Später, als sie zu Atem gekommen war, erlaubte sie Mildred, ihr den Jungen abzunehmen und an ihre Seite zu betten, so nah, dass sie den warmen kleinen Körper noch spürte. Dann ging Mildred zum Waschtisch, machte ein Tuch nass und rieb ihr mit kühlem Wasser das Gesicht ab. »Sag mir, was dir geschehen ist.«
»Nichts.« Daphne versuchte ein Lächeln, das gründlich misslang. »Die Hitze war wohl nur ein bisschen viel für mich.«
»Es ist September«, versetzte Mildred trocken. »Das milde Wetter solltest selbst du ertragen.«
Wie von selbst sprudelten die Worte: »Ach Milly-Milly, ich habe solche Angst. Ich habe mir so sehr gewünscht, Hyperion noch ein Kind zu schenken, ich bin so glücklich gewesen, aber jetzt weiß ich, dass du recht hattest, ich bin zu schwach, ich hätte mein Schicksal nicht herausfordern dürfen, und wenn ich sterben muss, was wird dann aus meinem Sohn?«
Was Mildred sagte, hörte sie nicht, ihr Schluchzen übertönte es.

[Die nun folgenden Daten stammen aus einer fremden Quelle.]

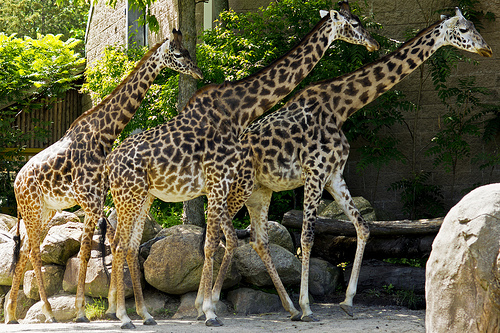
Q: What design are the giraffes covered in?
A: Spots.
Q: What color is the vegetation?
A: Green.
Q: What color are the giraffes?
A: Brown and yellow.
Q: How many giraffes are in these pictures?
A: Three.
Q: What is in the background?
A: A brick wall.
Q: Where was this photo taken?
A: At an animal exhibit.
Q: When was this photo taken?
A: Outside, during the daytime.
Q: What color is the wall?
A: Beige.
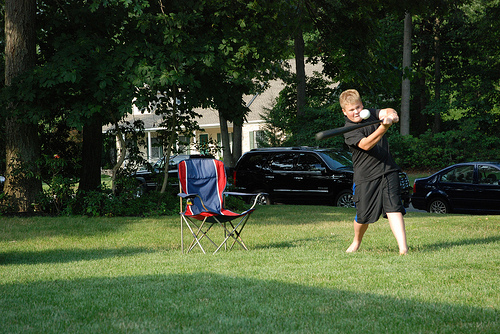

»Ich habe dir so viel Mühe gemacht, und ich habe Hyperion so viele Sorgen aufgebürdet, mir steht nicht zu, dass ihr mich liebt. Aber mein kleiner Junge braucht mich. Er kann keine andere Mutter haben als mich.«
Hart umschloss Mildreds Hand ihr Kinn. »Wovon redest du?«
Daphnes Schluchzen erstarb. Sie hatte es vergessen. Dass Hyperion sie gebeten hatte, Mildred noch nichts zu sagen, fiel ihr erst jetzt wieder ein. »Ich bin noch einmal in der Hoffnung«, stieß sie aus. »Ich weiß, du hast gesagt, ich darf es nie mehr sein, aber ich habe deine Warnung in den Wind geschlagen. In der Schwangerschaft mit Louis ging es mir gut, habe ich gedacht, weshalb soll es nicht auch diesmal gutgehen? Und jetzt muss ich sterben, und ich darf doch meinen Jungen nicht alleinlassen.«
»Du bekommst ein Kind?«, schrie Mildred. »Dieses Tier hat dir ein Kind gemacht?«
»Milly, ich bitte dich! Hyperion ist …«
»Ein Tier ist er, ein widerliches, viehisches Tier!« Mildred war aufgesprungen. Überlebensgroß baute sie sich über Daphne auf und schrie. »Ein Mann, der Medizin studiert hat, der sich brüstet, Leben zu retten, geht nach Hause, krempelt die blutverschmierten Ärmel hoch und setzt das Leben seiner Frau aufs Spiel.«
Das Gesicht von Ekel verzerrt, spuckte Mildred auf den Boden. Daphne krümmte sich auf dem Bett zusammen und hob die Arme vors Gesicht, als wollte die Schwester sie schlagen. Übelkeit schoss ihr in die Kehle. Der kleine Louis wimmerte im Schlaf.